- [GIVEN PROBLEM]: Edit the entries below by replacing each "pose" with "camera" and keeping everything else the same. Leave the pictures out of your version.

- [EXCERPTED DATA]:
# # #
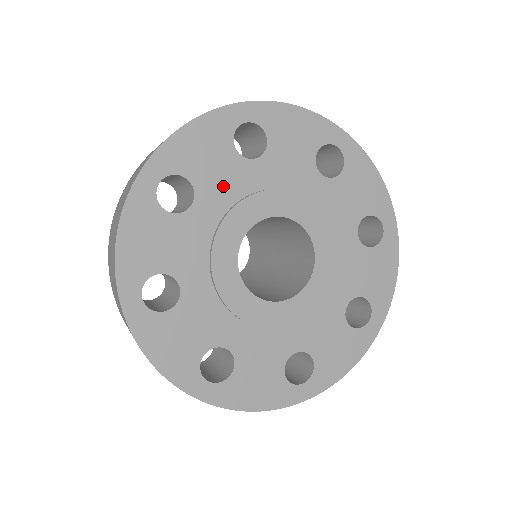
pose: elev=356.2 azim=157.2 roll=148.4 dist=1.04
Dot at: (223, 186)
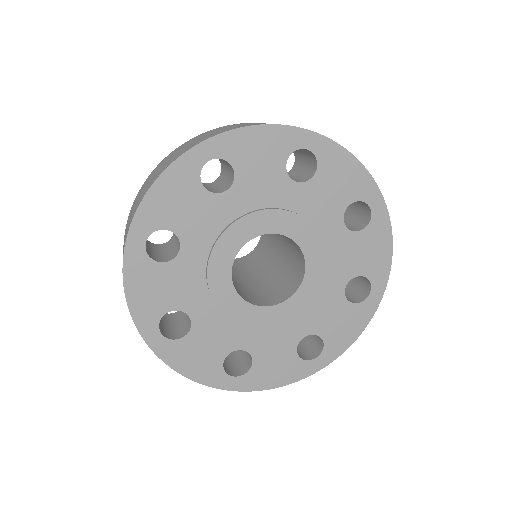
Dot at: (259, 190)
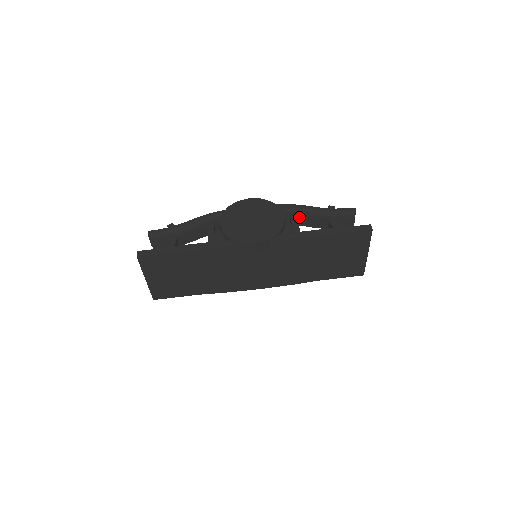
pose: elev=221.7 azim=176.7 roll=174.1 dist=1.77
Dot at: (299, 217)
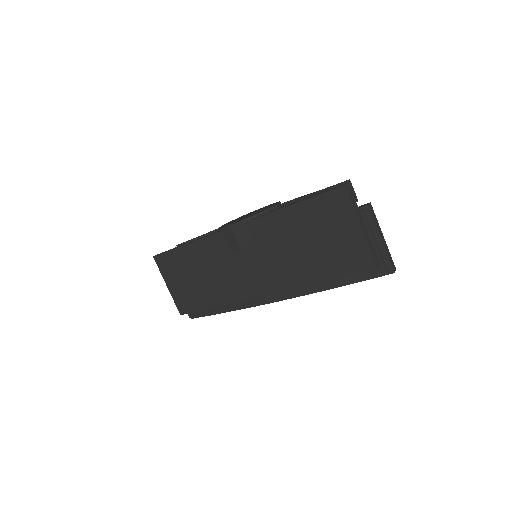
Dot at: occluded
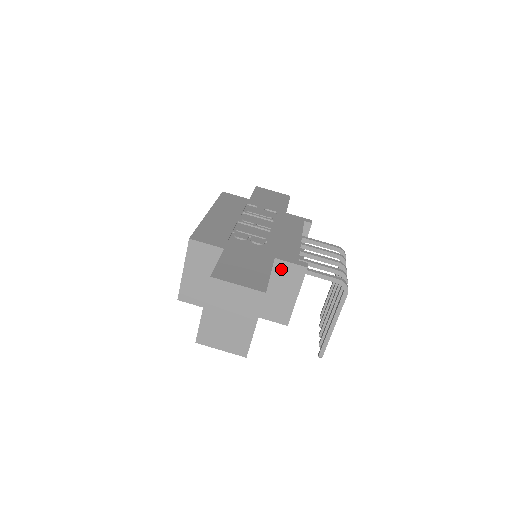
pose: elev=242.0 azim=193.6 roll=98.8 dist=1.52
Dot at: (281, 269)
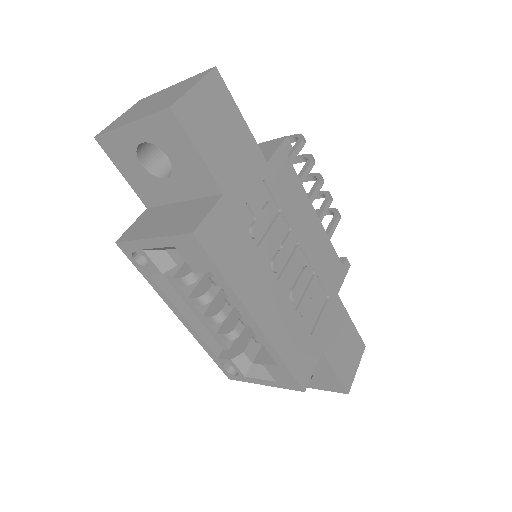
Dot at: occluded
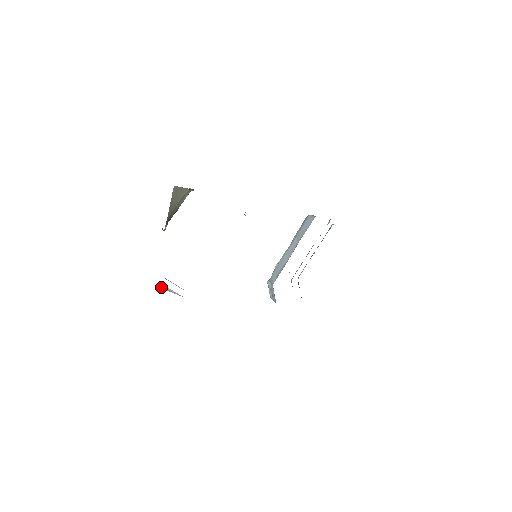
# # #
- [REPLY]:
camera: elev=356.2 azim=157.2 roll=148.4 dist=1.04
Dot at: (223, 186)
Dot at: (259, 190)
camera: elev=221.7 azim=176.7 roll=174.1 dist=1.77
Dot at: (299, 217)
Dot at: occluded
camera: elev=242.0 azim=193.6 roll=98.8 dist=1.52
Dot at: (281, 269)
Dot at: occluded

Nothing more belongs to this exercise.